→ Work request:
In the records below, begin at the line that has "online gratuitamente" and stop after the line that has "俗话说，一个人如果有很强烈的"; quote those lines verbatim and nothing more.

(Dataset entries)

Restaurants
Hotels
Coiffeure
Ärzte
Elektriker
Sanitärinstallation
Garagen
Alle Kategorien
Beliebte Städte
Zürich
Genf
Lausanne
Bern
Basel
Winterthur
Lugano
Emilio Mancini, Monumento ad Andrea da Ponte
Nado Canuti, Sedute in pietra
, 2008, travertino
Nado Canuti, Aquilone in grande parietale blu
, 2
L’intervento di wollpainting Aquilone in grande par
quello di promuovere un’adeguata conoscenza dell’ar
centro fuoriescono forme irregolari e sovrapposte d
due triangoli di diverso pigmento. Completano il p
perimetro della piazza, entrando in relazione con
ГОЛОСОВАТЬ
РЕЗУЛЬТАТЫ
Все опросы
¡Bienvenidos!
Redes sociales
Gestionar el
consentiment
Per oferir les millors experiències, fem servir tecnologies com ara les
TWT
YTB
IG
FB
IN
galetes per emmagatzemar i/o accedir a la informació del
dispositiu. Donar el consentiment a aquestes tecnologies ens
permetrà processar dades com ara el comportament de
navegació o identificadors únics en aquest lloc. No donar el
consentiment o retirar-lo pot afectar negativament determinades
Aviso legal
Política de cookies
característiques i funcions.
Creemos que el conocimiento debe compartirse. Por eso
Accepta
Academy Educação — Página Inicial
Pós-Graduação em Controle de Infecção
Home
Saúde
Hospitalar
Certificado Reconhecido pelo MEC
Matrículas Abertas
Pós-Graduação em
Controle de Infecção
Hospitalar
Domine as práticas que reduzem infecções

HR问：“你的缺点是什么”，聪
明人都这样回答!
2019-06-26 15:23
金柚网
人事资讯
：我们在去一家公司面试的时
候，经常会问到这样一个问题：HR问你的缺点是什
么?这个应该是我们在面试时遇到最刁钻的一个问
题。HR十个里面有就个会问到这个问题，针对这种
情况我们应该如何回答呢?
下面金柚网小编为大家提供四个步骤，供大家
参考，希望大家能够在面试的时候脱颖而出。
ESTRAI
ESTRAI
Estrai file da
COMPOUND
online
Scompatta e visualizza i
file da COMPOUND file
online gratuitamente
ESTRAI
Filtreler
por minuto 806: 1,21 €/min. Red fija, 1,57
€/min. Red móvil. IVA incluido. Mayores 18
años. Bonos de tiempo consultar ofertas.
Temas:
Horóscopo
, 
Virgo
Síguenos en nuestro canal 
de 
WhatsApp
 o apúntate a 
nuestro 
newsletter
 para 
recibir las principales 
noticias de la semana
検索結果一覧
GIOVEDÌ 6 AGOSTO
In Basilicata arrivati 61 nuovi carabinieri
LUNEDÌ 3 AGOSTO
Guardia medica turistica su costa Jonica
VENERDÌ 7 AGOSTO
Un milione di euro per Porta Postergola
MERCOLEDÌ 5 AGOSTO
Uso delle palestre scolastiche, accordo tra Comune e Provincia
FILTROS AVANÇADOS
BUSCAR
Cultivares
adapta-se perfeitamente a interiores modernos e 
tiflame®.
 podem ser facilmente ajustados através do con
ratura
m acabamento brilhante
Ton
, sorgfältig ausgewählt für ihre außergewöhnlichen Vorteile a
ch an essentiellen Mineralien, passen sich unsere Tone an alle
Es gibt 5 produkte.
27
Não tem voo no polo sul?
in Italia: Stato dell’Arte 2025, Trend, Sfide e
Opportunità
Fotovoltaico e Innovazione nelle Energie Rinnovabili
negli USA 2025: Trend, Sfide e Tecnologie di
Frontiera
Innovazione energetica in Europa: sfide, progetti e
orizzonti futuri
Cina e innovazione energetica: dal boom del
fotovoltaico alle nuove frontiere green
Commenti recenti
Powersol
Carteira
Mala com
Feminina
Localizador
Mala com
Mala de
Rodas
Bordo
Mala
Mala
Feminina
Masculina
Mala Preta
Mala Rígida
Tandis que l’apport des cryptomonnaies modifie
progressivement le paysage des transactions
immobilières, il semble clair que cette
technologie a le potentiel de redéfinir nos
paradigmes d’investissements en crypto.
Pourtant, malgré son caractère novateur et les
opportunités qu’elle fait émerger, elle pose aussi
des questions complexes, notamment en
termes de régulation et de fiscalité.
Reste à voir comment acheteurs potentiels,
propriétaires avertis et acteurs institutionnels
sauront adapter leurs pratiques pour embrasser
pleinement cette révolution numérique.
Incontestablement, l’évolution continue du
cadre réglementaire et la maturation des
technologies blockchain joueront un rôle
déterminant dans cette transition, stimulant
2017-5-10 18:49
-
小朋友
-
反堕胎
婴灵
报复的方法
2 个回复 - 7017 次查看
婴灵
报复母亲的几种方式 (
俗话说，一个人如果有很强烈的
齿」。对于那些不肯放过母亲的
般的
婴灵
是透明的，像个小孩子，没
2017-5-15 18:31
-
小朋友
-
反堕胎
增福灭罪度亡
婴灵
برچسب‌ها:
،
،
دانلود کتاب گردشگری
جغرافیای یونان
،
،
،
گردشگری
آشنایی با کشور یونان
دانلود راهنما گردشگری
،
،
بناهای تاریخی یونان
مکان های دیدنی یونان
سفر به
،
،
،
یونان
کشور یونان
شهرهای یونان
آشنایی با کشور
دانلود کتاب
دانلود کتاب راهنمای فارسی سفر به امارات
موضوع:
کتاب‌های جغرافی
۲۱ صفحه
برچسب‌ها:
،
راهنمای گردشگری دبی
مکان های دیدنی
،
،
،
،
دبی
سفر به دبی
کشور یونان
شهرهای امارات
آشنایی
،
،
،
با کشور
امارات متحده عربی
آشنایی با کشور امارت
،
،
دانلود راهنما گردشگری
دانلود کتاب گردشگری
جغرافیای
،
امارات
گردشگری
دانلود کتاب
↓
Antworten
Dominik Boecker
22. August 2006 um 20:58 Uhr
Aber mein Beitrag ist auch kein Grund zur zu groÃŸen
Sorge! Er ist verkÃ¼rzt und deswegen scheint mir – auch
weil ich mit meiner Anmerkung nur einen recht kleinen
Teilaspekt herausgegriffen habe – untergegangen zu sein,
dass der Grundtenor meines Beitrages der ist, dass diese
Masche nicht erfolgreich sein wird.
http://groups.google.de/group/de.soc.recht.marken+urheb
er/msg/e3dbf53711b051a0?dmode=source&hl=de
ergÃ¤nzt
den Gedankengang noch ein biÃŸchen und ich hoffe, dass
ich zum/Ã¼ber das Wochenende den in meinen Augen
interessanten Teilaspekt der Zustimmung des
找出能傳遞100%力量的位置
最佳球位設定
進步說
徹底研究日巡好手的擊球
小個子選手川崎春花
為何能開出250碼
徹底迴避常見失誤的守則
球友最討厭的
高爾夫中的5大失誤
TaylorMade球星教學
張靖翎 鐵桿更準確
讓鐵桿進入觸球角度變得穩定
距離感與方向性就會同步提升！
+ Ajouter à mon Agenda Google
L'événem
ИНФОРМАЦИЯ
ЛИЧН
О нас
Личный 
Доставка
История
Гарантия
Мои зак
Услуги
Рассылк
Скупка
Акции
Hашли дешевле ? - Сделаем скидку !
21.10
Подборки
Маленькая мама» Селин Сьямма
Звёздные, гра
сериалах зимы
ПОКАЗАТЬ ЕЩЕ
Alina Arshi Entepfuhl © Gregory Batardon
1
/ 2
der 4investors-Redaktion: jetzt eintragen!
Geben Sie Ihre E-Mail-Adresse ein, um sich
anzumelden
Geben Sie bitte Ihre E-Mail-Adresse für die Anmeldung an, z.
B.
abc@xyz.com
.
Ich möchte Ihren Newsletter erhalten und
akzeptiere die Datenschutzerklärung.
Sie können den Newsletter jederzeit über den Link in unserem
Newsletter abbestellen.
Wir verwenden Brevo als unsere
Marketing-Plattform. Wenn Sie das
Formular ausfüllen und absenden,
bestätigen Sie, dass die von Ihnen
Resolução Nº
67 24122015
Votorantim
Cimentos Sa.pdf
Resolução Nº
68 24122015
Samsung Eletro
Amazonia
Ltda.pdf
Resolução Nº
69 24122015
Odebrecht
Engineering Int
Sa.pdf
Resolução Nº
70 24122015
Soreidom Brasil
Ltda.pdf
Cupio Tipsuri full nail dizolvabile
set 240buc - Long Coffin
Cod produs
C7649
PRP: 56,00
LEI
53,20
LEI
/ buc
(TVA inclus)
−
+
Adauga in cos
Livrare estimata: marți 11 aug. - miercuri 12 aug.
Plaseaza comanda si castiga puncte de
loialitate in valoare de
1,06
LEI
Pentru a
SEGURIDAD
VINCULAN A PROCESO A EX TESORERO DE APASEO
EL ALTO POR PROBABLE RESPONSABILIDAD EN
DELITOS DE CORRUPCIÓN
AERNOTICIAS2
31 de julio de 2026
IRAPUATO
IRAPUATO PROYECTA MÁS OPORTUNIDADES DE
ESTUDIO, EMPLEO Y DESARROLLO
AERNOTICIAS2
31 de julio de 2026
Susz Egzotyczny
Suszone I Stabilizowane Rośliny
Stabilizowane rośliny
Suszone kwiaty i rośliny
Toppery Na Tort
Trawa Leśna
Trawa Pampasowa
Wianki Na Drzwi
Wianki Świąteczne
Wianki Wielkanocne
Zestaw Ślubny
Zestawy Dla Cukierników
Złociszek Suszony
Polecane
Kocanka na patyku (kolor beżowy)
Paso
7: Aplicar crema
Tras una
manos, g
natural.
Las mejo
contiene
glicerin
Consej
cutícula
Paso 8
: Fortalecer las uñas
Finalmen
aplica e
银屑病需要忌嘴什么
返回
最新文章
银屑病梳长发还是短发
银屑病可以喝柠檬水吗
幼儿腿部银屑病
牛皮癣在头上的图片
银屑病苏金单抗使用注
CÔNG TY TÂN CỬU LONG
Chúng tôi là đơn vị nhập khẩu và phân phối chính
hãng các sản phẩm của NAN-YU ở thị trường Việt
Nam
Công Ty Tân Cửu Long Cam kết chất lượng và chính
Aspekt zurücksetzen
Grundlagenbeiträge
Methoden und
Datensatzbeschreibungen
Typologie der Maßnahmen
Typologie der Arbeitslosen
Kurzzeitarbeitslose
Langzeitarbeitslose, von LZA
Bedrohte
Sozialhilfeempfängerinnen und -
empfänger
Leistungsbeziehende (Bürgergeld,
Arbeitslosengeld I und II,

→ Result:
online gratuitamente
ESTRAI
Filtreler
por minuto 806: 1,21 €/min. Red fija, 1,57
€/min. Red móvil. IVA incluido. Mayores 18
años. Bonos de tiempo consultar ofertas.
Temas:
Horóscopo
, 
Virgo
Síguenos en nuestro canal 
de 
WhatsApp
 o apúntate a 
nuestro 
newsletter
 para 
recibir las principales 
noticias de la semana
検索結果一覧
GIOVEDÌ 6 AGOSTO
In Basilicata arrivati 61 nuovi carabinieri
LUNEDÌ 3 AGOSTO
Guardia medica turistica su costa Jonica
VENERDÌ 7 AGOSTO
Un milione di euro per Porta Postergola
MERCOLEDÌ 5 AGOSTO
Uso delle palestre scolastiche, accordo tra Comune e Provincia
FILTROS AVANÇADOS
BUSCAR
Cultivares
adapta-se perfeitamente a interiores modernos e 
tiflame®.
 podem ser facilmente ajustados através do con
ratura
m acabamento brilhante
Ton
, sorgfältig ausgewählt für ihre außergewöhnlichen Vorteile a
ch an essentiellen Mineralien, passen sich unsere Tone an alle
Es gibt 5 produkte.
27
Não tem voo no polo sul?
in Italia: Stato dell’Arte 2025, Trend, Sfide e
Opportunità
Fotovoltaico e Innovazione nelle Energie Rinnovabili
negli USA 2025: Trend, Sfide e Tecnologie di
Frontiera
Innovazione energetica in Europa: sfide, progetti e
orizzonti futuri
Cina e innovazione energetica: dal boom del
fotovoltaico alle nuove frontiere green
Commenti recenti
Powersol
Carteira
Mala com
Feminina
Localizador
Mala com
Mala de
Rodas
Bordo
Mala
Mala
Feminina
Masculina
Mala Preta
Mala Rígida
Tandis que l’apport des cryptomonnaies modifie
progressivement le paysage des transactions
immobilières, il semble clair que cette
technologie a le potentiel de redéfinir nos
paradigmes d’investissements en crypto.
Pourtant, malgré son caractère novateur et les
opportunités qu’elle fait émerger, elle pose aussi
des questions complexes, notamment en
termes de régulation et de fiscalité.
Reste à voir comment acheteurs potentiels,
propriétaires avertis et acteurs institutionnels
sauront adapter leurs pratiques pour embrasser
pleinement cette révolution numérique.
Incontestablement, l’évolution continue du
cadre réglementaire et la maturation des
technologies blockchain joueront un rôle
déterminant dans cette transition, stimulant
2017-5-10 18:49
-
小朋友
-
反堕胎
婴灵
报复的方法
2 个回复 - 7017 次查看
婴灵
报复母亲的几种方式 (
俗话说，一个人如果有很强烈的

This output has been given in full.